*Exercise objective*
Copy every line of text in the data below word for word, leaving out the pictures.

*Stored rows*
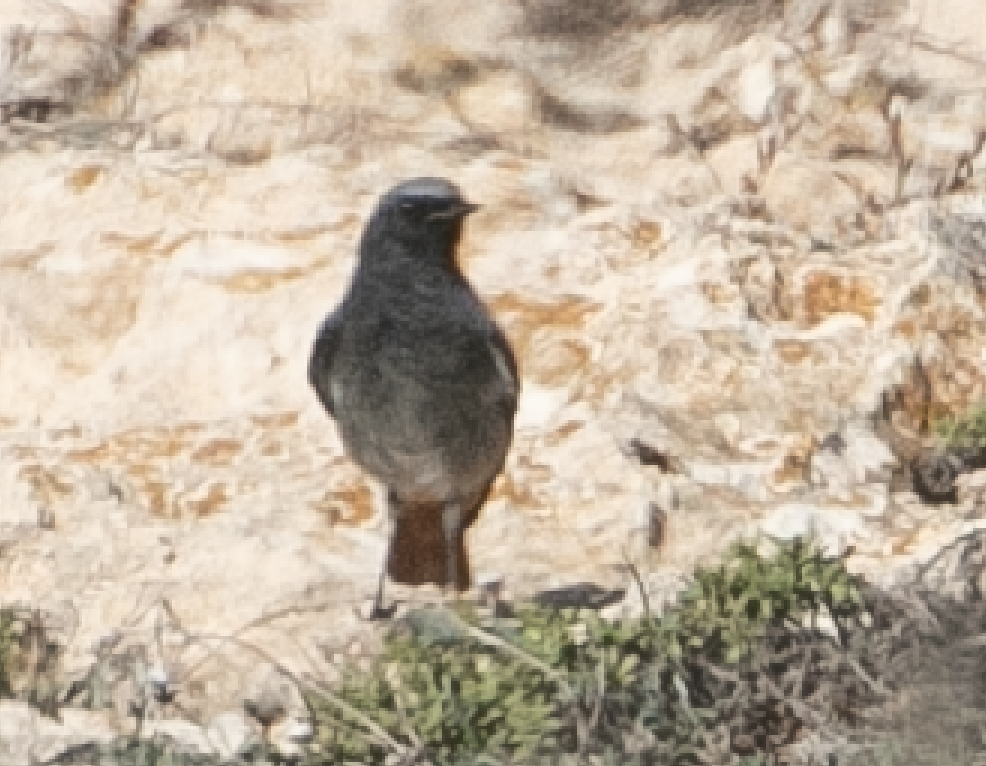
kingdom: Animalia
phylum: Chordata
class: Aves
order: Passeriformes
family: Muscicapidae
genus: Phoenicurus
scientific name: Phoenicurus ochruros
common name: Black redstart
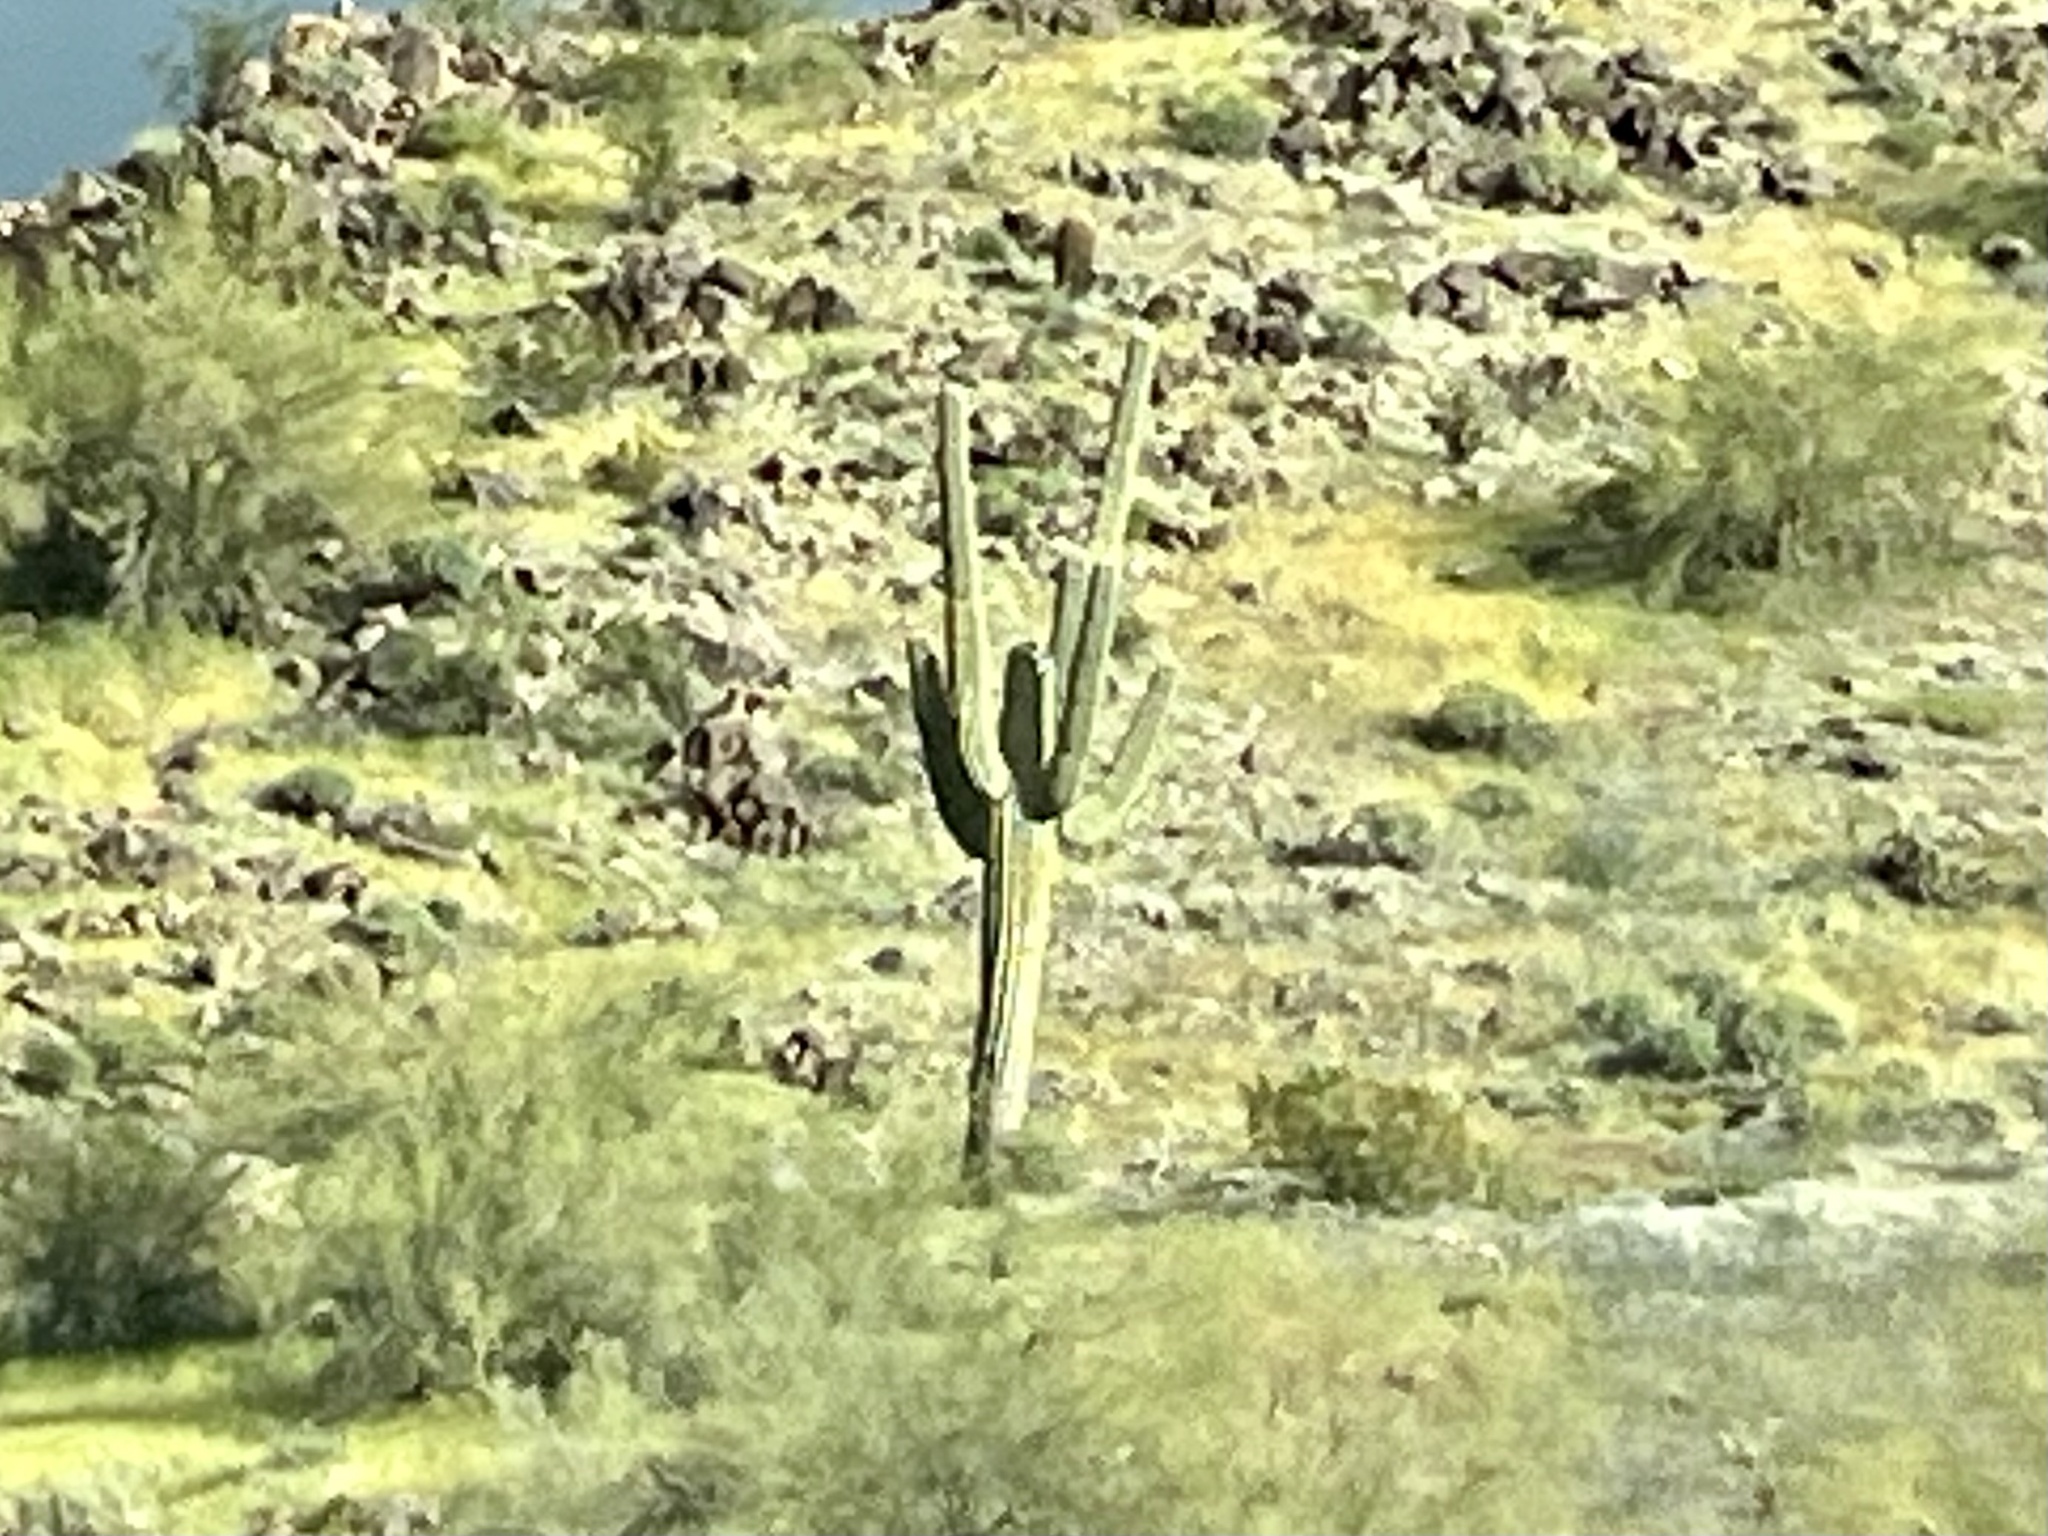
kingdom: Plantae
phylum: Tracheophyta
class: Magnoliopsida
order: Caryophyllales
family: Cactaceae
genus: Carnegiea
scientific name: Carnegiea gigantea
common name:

*Complete answer*
kingdom: Animalia
phylum: Chordata
class: Aves
order: Passeriformes
family: Muscicapidae
genus: Phoenicurus
scientific name: Phoenicurus ochruros
common name: Black redstart
kingdom: Plantae
phylum: Tracheophyta
class: Magnoliopsida
order: Caryophyllales
family: Cactaceae
genus: Carnegiea
scientific name: Carnegiea gigantea
common name:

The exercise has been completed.